Liste des tâches
a) Répondez aux questions suivantes d'après l'extrait sur la gouvernance locale ouverte.
(i) Depuis quand les volontaires accompagnent-ils les collectivités locales ?
(ii) Combien de mois de l'accompagnement se déroulent à distance ?
(iii) Quel guide la documentation des volontaires va-t-elle alimenter ?
b) Reproduisez fidèlement tout l'extrait sur la gouvernance locale ouverte depuis « Le cahier de » jusqu'à « travers des blogs. ».
======== Extrait cité
Découvrez l’intégralité de la Déclaration de Dakar sur la gouvernance locale ouverte ici

Un accompagnement pratique sur six mois

Depuis août 2021, les volontaires  accompagnent les collectivités locales dans la mise en œuvre des principes du gouvernement ouvert au sein de leur administration et dans leurs rapports avec les administrés. Cet accompagnement va durer six mois dont trois à distance compte tenu du contexte sanitaire lié à la pandémie de Covid-19.

Le cahier de charges des volontaires comprend un accompagnement quotidien des collectivités locales dans leurs démarches d’ouverture. Mais aussi, il comprend aussi la documentation des démarches et des innovations mises en œuvre dans ce sens. Cette documentation que nous espérons riche va alimenter le Guide des maires pour une gouvernance locale ouverte qui sera édité à l’issue du programme. Un Guide des volontaires développé au début du projet pour faciliter l’intégration des volontaires sera édité à la fin du projet en incluant les leçons apprises des volontaires. Ces deux Guides, fruits de collaboration des différents acteurs du projet, seront mis à la disposition de tous . En outre, les volontaires documentent leur expérience à travers des blogs.
================
======== Données d'entrée
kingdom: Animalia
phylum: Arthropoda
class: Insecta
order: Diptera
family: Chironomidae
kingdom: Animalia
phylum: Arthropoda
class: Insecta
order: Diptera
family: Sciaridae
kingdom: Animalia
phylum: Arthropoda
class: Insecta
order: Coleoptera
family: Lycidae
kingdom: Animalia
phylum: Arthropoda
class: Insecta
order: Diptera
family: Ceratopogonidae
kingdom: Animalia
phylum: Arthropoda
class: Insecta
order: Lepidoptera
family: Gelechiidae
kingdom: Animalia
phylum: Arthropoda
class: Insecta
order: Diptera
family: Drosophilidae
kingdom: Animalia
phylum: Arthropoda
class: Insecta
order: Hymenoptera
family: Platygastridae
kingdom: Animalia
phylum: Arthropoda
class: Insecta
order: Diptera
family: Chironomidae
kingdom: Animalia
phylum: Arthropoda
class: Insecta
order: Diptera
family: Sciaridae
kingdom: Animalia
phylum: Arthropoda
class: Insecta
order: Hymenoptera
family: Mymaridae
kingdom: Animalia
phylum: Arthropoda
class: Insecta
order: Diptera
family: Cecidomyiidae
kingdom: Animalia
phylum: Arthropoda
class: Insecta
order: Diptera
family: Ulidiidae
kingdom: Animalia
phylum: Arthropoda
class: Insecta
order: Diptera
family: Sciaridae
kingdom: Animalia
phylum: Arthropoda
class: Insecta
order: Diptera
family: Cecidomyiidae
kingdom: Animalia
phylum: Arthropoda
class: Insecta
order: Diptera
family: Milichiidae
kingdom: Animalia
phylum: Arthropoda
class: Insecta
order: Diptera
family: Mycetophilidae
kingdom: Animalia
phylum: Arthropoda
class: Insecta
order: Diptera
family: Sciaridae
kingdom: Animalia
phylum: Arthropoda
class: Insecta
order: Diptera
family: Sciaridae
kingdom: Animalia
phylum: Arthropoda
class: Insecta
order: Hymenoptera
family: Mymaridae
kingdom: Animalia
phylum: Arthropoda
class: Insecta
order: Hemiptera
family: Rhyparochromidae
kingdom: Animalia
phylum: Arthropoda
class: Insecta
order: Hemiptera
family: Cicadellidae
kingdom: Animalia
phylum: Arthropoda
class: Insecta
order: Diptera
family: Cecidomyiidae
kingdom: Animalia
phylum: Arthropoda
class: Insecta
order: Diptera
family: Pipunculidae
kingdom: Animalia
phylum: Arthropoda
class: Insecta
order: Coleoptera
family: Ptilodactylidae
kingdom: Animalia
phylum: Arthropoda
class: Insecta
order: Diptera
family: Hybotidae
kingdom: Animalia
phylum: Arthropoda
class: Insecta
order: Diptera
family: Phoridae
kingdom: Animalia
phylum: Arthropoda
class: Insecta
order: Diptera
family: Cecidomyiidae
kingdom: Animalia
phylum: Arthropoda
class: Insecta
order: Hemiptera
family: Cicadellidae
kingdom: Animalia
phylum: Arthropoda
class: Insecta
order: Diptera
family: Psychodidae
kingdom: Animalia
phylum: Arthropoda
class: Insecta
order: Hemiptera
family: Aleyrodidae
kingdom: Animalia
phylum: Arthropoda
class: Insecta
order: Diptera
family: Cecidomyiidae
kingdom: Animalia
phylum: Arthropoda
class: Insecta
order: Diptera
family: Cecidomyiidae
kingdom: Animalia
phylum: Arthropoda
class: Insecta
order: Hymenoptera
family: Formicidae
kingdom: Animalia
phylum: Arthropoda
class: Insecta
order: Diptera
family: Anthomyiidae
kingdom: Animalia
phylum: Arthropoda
================
Solutions par tâche
a)
(i) Depuis août 2021.
(ii) Trois mois.
(iii) Le Guide des maires pour une gouvernance locale ouverte.

b)
Le cahier de charges des volontaires comprend un accompagnement quotidien des collectivités locales dans leurs démarches d’ouverture. Mais aussi, il comprend aussi la documentation des démarches et des innovations mises en œuvre dans ce sens. Cette documentation que nous espérons riche va alimenter le Guide des maires pour une gouvernance locale ouverte qui sera édité à l’issue du programme. Un Guide des volontaires développé au début du projet pour faciliter l’intégration des volontaires sera édité à la fin du projet en incluant les leçons apprises des volontaires. Ces deux Guides, fruits de collaboration des différents acteurs du projet, seront mis à la disposition de tous . En outre, les volontaires documentent leur expérience à travers des blogs.